The race is on to be the first to reach a Final Investment Decision (FID) for the next round of U.S. liquefaction/LNG export terminals along the Gulf Coast. And like the Kentucky Derby, being first — or, at worst, second or third — is a do-or-die proposition, because only a very small number of these projects are likely to line up the multibillion-dollar commitments needed to push them over the FID line. The tried-and-true approach of LNG project financing has been to secure a stack of long-term Sales and Purchase Agreements (SPAs) from international LNG trading companies or huge overseas utilities, and that’s the tack being taken by Venture Global LNG, which is developing two projects near the Louisiana coast that, if built, would consume a total of nearly 4 Bcf/d of U.S. natural gas. Today, we continue our series on the next round of liquefaction/LNG export terminals “coming up” with a look at Venture Global’s Calcasieu Pass and Plaquemines projects.
This is the third episode. In Part 1, we reviewed the dramatic shift in U.S. expectations regarding LNG a few years back. Through the 1990s and the first two-thirds of the 2000s, U.S. natural gas production was close to flat, so the general thinking was that U.S. gas output had peaked, and that over time, increasing amounts of LNG would need to be imported to keep pace with gas demand. In 2005, the Energy Information Administration (EIA) estimated that the U.S. would be importing the LNG equivalent of nearly 12 Bcf/d by 2015 and 18 Bcf/d by 2025, and a number of LNG import terminals were built to handle the expected inflow. It became clear by 2010-11, however, that the Shale Revolution — and the resulting boom in U.S. gas production — had eliminated the need for LNG imports. In a flash, many of the companies that had just finished building LNG import terminals started exploring the possibility of adding liquefaction plants at those sites to export LNG instead. Since then, six liquefaction/LNG export projects advanced to FID and construction — Cheniere Energy’s Sabine Pass and Corpus Christi, Dominion’s Cove Point, Cameron LNG, Freeport LNG and Elba Liquefaction — and five liquefaction trains (four at Sabine Pass in southwestern Louisiana and one Cove Point in Maryland) with a combined capacity of more than 23 million tonnes per annum (MMtpa) are up and running. (We track the status of LNG projects with FIDs in RBN’s new LNG Voyager Report — click here for more information.)

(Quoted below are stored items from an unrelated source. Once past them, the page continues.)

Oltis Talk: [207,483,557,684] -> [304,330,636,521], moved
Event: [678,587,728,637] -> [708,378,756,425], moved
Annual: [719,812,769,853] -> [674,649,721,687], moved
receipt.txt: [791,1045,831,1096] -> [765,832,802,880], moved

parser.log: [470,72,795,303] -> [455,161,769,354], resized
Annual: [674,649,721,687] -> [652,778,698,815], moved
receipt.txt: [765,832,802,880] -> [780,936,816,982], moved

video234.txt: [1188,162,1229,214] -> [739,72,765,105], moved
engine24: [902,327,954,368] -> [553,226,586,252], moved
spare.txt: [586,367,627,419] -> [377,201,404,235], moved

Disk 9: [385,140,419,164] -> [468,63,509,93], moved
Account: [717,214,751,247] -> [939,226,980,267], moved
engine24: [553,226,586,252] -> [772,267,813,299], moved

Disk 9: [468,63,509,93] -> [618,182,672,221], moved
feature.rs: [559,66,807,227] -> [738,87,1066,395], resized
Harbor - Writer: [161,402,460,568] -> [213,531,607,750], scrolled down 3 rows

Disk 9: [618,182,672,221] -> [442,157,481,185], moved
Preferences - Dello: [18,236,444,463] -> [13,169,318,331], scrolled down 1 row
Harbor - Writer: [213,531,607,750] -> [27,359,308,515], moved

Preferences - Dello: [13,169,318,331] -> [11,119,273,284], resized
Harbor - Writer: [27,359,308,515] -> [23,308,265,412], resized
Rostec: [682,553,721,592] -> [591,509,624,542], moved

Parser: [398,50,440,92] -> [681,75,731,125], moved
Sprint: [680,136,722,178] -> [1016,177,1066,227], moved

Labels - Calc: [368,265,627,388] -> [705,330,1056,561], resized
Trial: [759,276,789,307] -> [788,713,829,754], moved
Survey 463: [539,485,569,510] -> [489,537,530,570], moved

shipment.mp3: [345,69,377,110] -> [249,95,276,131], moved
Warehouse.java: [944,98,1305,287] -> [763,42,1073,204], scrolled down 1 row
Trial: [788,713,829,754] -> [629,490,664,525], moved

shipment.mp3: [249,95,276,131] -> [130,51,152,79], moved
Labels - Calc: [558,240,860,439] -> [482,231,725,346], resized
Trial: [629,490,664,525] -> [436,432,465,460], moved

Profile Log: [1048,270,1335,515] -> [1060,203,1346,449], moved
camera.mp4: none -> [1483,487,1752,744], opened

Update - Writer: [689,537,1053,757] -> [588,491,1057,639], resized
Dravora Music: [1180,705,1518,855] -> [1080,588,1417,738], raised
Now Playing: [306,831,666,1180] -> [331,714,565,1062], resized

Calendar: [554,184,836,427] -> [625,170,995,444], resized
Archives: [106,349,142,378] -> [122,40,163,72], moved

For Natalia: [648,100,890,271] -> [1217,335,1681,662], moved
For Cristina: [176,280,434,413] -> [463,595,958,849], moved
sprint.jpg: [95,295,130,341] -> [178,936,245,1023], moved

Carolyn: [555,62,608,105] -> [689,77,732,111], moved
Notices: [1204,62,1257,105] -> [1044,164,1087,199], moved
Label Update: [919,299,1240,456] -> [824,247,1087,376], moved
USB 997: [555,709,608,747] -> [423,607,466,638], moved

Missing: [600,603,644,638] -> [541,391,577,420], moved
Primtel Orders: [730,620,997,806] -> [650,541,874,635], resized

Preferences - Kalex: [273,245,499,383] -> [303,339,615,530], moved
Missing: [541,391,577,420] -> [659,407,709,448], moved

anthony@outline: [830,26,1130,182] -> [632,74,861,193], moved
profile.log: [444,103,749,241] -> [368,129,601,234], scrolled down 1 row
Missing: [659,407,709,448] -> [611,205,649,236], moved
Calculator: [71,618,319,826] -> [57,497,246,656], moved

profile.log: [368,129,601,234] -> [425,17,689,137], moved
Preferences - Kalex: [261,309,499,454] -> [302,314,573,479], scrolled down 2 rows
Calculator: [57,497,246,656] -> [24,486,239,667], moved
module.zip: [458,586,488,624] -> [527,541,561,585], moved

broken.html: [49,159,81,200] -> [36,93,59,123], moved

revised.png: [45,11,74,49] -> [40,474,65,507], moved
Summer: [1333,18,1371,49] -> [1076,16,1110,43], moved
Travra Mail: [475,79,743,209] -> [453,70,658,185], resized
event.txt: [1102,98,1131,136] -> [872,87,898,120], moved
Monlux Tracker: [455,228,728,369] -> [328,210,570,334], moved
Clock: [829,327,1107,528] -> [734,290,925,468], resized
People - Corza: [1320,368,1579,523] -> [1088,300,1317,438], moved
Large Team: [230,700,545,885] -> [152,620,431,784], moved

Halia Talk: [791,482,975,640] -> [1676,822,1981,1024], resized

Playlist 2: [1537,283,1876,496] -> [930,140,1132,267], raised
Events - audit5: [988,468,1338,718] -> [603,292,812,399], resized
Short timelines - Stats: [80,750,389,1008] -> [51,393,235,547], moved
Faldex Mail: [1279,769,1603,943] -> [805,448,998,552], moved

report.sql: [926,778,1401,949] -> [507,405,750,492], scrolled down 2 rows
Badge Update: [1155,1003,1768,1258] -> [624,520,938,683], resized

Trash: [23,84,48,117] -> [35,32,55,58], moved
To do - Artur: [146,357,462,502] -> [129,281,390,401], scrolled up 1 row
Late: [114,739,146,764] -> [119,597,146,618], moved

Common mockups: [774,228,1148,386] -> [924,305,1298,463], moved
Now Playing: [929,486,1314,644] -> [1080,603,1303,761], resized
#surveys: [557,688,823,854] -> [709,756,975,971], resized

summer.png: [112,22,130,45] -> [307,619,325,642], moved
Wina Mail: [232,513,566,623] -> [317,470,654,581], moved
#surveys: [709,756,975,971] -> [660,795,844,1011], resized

In Part 2, we did a deep dive on Tellurian’s Driftwood LNG, a 27.6-MMtpa liquefaction/LNG export terminal planned for an 800-acre site in Louisiana’s Calcasieu Parish, south of Lake Charles (aqua diamond in Figure 1). Several aspects of Tellurian’s project bear repeating here. One is that, in contrast to the large-scale liquefaction trains now operating at Sabine Pass and Cove Point and under construction along the Gulf Coast (generally with capacities of 4 MMtpa or more each), Driftwood LNG will consist of as many as 20 much smaller, modular-based trains (1.38 MMtpa each). Also, Tellurian is acquiring natural gas reserves that will be tapped to produce gas for the LNG project, and it is developing two 2-Bcf/d long-haul pipelines (Permian Global Access Pipeline, or PGAP, and Haynesville Global Access Pipeline, or HGAP) — and a 96-mile, 4-Bcf/d connector called Driftwood Pipeline — to deliver most of the natural gas that the Driftwood trains will demand. Most important, perhaps (and most relevant to today’s discussion of the Venture Global LNG projects), is that to help finance its project Tellurian is seeking a handful of customer/partners that would take a combined 60% to 75% equity interest in Driftwood Holdings, which consists of Tellurian Production Co. (a gas producer), Driftwood Pipeline Network (the pipelines discussed above) and Driftwood LNG Terminal (the liquefaction trains and export docks). Those stakes — at an estimated cost of about $1.5 billion per MMtpa of liquefaction capacity — would give the customer/partners equity LNG at the tailgate of the liquefaction trains at cost, with the variable and operating costs estimated to be about $3.00/MMBtu FOB (free on board — that is, with the LNG owner responsible for shipping the LNG to its destination). Tellurian will retain the remaining 25% to 40% equity interest in Driftwood Holdings, and will market its share of LNG production on its own. It also will manage and operate the pipelines, liquefaction trains and export docks.